No interior da lanchonete localizada no início da rua, dirigiu-se a uma senhora com jeito de avó e pediu que ela lhe pagasse um pão de queijo e café com leite. A mulher reagiu com olhar indiferente, fez um gesto de proteção à bolsa e o ignorou.

Miudinho deixou a lanchonete. Habituado à indiferença do mundo, não se importava mais com reações como a da senhora com cara de avó. Nem todas as criaturas eram solidárias no Natal.

A rua era um calçadão destinado só aos pedestres. Miudinho encantou-se com os ambulantes que vendiam brinquedos expostos em toalhas no chão e em caixas de madeira. O ruído de vozes fazia o espaço parecer uma Torre de Babel. Todos queriam gritar mais do que o outro no esforço de anunciar preços e mercadorias. Os gritos eram a alma do negócio na disputa pelo cliente.

Um ambulante tinha o gorro do Papai Noel na cabeça. Nem todos vendiam brinquedos. Havia redes, panos de cozinha, meias, camisetas, garrafas de água.

Identificou dois outros meninos que, como ele, também viviam na rua. Passou por eles, mas não se falaram. Conhecia-os de vista.
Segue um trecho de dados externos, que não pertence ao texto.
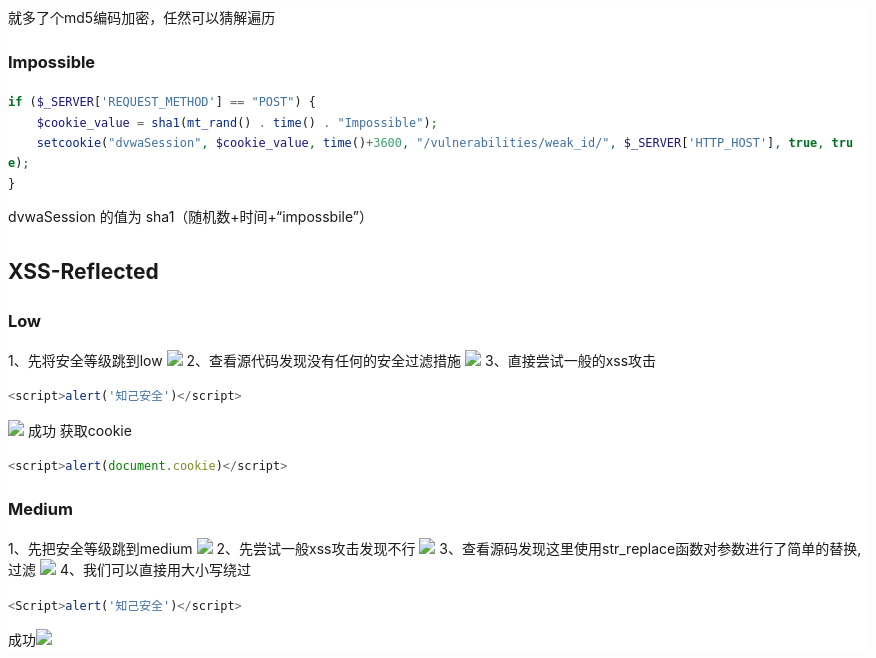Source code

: 就多了个md5编码加密，任然可以猜解遍历

### Impossible

```php
if ($_SERVER['REQUEST_METHOD'] == "POST") {
    $cookie_value = sha1(mt_rand() . time() . "Impossible");
    setcookie("dvwaSession", $cookie_value, time()+3600, "/vulnerabilities/weak_id/", $_SERVER['HTTP_HOST'], true, true);
}
```

dvwaSession 的值为 sha1（随机数+时间+“impossbile”）

## XSS-Reflected

### Low

1、先将安全等级跳到low
![](https://img-blog.csdnimg.cn/20210208162901130.png)
2、查看源代码发现没有任何的安全过滤措施
![](https://img-blog.csdnimg.cn/20210208162918529.png?x-oss-process=image)
3、直接尝试一般的xss攻击

```javascript
<script>alert('知己安全')</script>
```

![](https://img-blog.csdnimg.cn/20210208162933768.png)
成功
获取cookie

```javascript
<script>alert(document.cookie)</script>
```

### Medium

1、先把安全等级跳到medium
![](https://img-blog.csdnimg.cn/20210208163316291.png)
2、先尝试一般xss攻击发现不行
![](https://img-blog.csdnimg.cn/2021020816333331.png)
3、查看源码发现这里使用str\_replace函数对参数进行了简单的替换,过滤
![](https://img-blog.csdnimg.cn/2021020816340426.png?x-oss-process=image)
4、我们可以直接用大小写绕过

```javascript
<Script>alert('知己安全')</script>
```

成功![](https://img-blog.csdnimg.cn/20210208163500582.png)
Entrou numa grande loja de brinquedos. Gostava do corredor que exibia uma farta coleção de bonecos que representavam os super-heróis da televisão. Estavam lá o Batman, Superman, Aquaman, Incrível Hulk, Homem-Aranha.

Os olhos de Miudinho brilhavam diante dos super-heróis. Desejava muito ter o poder deles. Queria ter a força para combater o mal e proteger os fracos. Sabia que tudo isso era fantasia, mas sentia prazer em se imaginar forte e corajoso.
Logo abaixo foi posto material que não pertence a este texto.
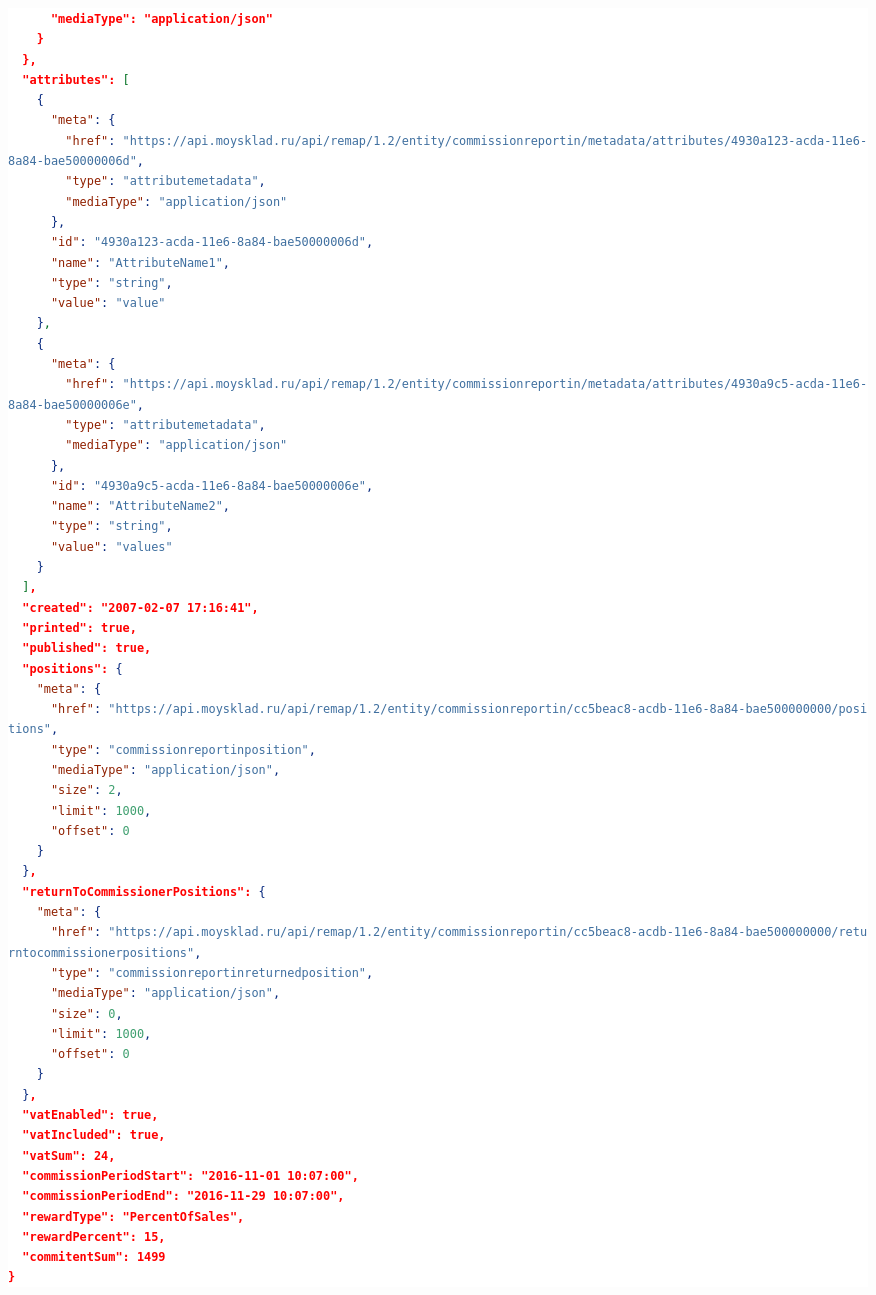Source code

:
 ```json
      "mediaType": "application/json"
    }
  },
  "attributes": [
    {
      "meta": {
        "href": "https://api.moysklad.ru/api/remap/1.2/entity/commissionreportin/metadata/attributes/4930a123-acda-11e6-8a84-bae50000006d",
        "type": "attributemetadata",
        "mediaType": "application/json"
      },
      "id": "4930a123-acda-11e6-8a84-bae50000006d",
      "name": "AttributeName1",
      "type": "string",
      "value": "value"
    },
    {
      "meta": {
        "href": "https://api.moysklad.ru/api/remap/1.2/entity/commissionreportin/metadata/attributes/4930a9c5-acda-11e6-8a84-bae50000006e",
        "type": "attributemetadata",
        "mediaType": "application/json"
      },
      "id": "4930a9c5-acda-11e6-8a84-bae50000006e",
      "name": "AttributeName2",
      "type": "string",
      "value": "values"
    }
  ],
  "created": "2007-02-07 17:16:41",
  "printed": true,
  "published": true,
  "positions": {
    "meta": {
      "href": "https://api.moysklad.ru/api/remap/1.2/entity/commissionreportin/cc5beac8-acdb-11e6-8a84-bae500000000/positions",
      "type": "commissionreportinposition",
      "mediaType": "application/json",
      "size": 2,
      "limit": 1000,
      "offset": 0
    }
  },
  "returnToCommissionerPositions": {
    "meta": {
      "href": "https://api.moysklad.ru/api/remap/1.2/entity/commissionreportin/cc5beac8-acdb-11e6-8a84-bae500000000/returntocommissionerpositions",
      "type": "commissionreportinreturnedposition",
      "mediaType": "application/json",
      "size": 0,
      "limit": 1000,
      "offset": 0
    }
  },
  "vatEnabled": true,
  "vatIncluded": true,
  "vatSum": 24,
  "commissionPeriodStart": "2016-11-01 10:07:00",
  "commissionPeriodEnd": "2016-11-29 10:07:00",
  "rewardType": "PercentOfSales",
  "rewardPercent": 15,
  "commitentSum": 1499
}
```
Com as mãos, examinou vários super-heróis, acionou dispositivos que geravam ruídos, curtiu detalhes dos brinquedos. Desta vez, não foi escorraçado pelos seguranças.
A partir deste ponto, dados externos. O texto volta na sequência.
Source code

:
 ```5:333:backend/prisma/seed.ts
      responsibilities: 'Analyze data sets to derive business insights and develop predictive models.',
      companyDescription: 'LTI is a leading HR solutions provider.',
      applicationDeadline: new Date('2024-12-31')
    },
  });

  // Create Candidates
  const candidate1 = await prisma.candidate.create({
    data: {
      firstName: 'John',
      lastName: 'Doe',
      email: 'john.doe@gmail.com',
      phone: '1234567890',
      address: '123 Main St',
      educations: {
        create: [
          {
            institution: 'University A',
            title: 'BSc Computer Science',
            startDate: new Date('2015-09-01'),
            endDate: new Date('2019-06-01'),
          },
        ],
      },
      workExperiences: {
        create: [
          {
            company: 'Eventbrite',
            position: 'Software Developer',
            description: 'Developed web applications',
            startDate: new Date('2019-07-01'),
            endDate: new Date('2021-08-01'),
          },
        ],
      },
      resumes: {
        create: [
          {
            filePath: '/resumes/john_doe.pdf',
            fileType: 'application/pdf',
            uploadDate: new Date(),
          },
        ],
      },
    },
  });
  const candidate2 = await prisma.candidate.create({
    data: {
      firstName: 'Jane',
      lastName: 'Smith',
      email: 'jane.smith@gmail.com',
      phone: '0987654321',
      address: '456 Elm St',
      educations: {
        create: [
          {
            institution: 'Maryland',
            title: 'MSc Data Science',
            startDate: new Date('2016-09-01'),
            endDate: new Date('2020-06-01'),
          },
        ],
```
Devolveu os brinquedos às prateleiras e saiu da loja disposto a tentar a sorte com o pão de queijo e o café com leite em outra lanchonete. A manhã avançava e ainda não havia posto nenhum alimento na boca. As balas do Papai Noel não enganavam a vontade de comer.

No calçadão, misturou-se de novo aos ambulantes. De repente, alguém gritou: “Olha o rapa!” E homens e mulheres com mercadorias nas costas começaram a correr. Um deles reclamou: “O que é isso? Não deixam a gente trabalhar.”

Miudinho correu também. Os fiscais se aproximavam em grupo, escoltados por guardas, e Miudinho não queria encrenca. Correu para a praça, onde os ambulantes se refugiaram. Depois, pediu dinheiro no semáforo de uma rua próxima, mas não conseguiu nenhum trocado. E nessas idas e vindas lá se foi mais um dia na existência do menino.